Por não ser diferente da inflação do período, esse percentual já havia sido divulgado pela secretária Municipal de Fazenda, Márcia Helena Hokama, e pela prefeita Adriane Lopes, em suplemento que data de 24 de outubro de 2025 no Diogrande, sem a necessidade de passar pela Câmara de Campo Grande.

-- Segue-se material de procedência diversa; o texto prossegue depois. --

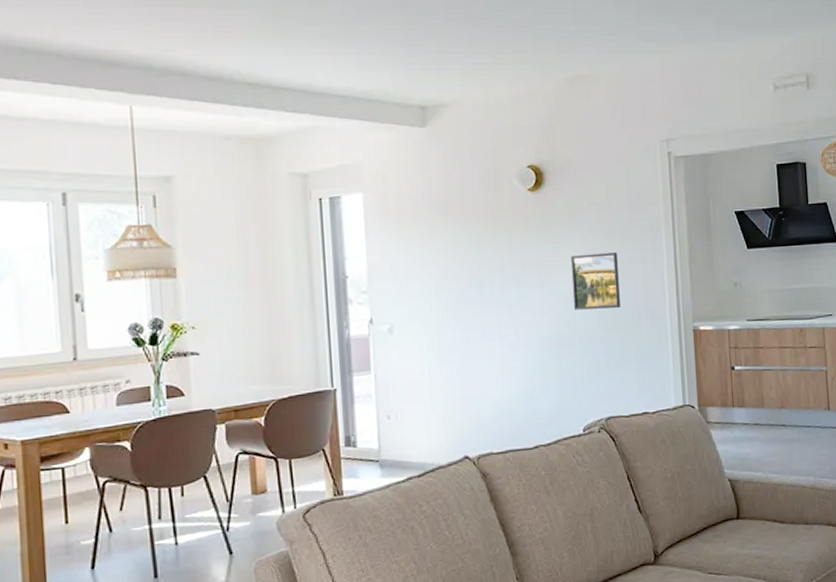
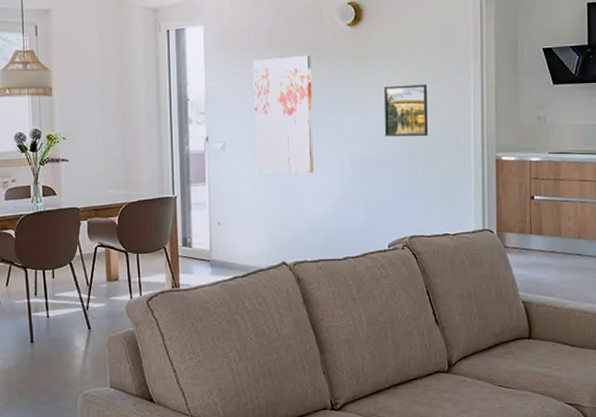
wall art: none [422,223,497,356] -> present [253,55,314,174]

Ainda em meados de novembro - como bem acompanha o Correio do Estado - a Prefeitura de Campo Grande reduziu pela metade (de 20 para 10%) o desconto de quem paga o IPTU à vista, mas as alterações que incidem sobre os valores desse imposto não iriam parar aí. 

Além disso, o novo Perfil Socioeconômico Imobiliário (PSEI) foi atualizado após quase uma década, subindo valores da taxa de lixo para 44% dos moradores, aprovado inclusive na Câmara Municipal no segundo semestre do ano passado.

Como se não bastasse, o titular Municipal de Governo e Relações Institucionais (Segov), Ulysses da Silva Rocha, pontuou no meio dessa polêmia a cobrança extra que, segundo ele, já estaria prevista nos códigos municipal e nacional por meio da qual, por parâmetro municipal a Prefeitura pode e aplicou a cobrança de 3,5%, o máximo que estaria previsto no Código Tributário Nacional.  

Nesse caso, cabe explicar, essa alíquota seria para imóveis territoriais em bairros com mais de três equipamentos públicos (iluminação pública, escola, água, luz, etc.). 

Justamente esse "tarifaço sobre os terrenos baldios", como bem abordado no Correio do Estado, é o que ajuda a explicar a "chiadeira" sobre o IPTU neste começo de 2026.

Em outras palavras, até o ano passado os proprietários de boa parcela destes terrenos pagavam 1% de imposto, até essa mudança para 3,5% que sozinha já representa um aumento de 250% no valor do carnê e, se estes terrenos estão na lista dos 45% dos imóveis que sofreram majoração desta taxa por conta da reclassificação feita este ano, acabaram sofrendo tarifaço duplamente.

"Então, se o cara tinha um imóvel de 100 mil reais e pagava mil, ele pode, dependendo do caso, estar pagando 3.500 reais, mas sem uma alteração do valor venal do imóvel, mas dentro de acordo com o que o Código Tributário Municipal estabelece em consonância com o Código Tributário Nacional", disse o próprio secretário de relação há exatamente uma semana (07). 

Alegando que ficou de fora dos debates referentes ao aumento do IPTU, a Câmara Municipal de Campo Grande indicou a constituição de uma equipe técnica especializada para estudar, discutir e avaliar os critérios utilizados na elaboração. 

Instituída a Comissão Técnica que tem atuado em cima das mudanças anunciadas sobre o IPTU, foram necessários alguns posicionamentos da Câmara e demais entidades, como a Ordem dos Advogados do Brasil do Mato Grosso do Sul (OAB-MS) para que os prazos do IPTU fossem alterados.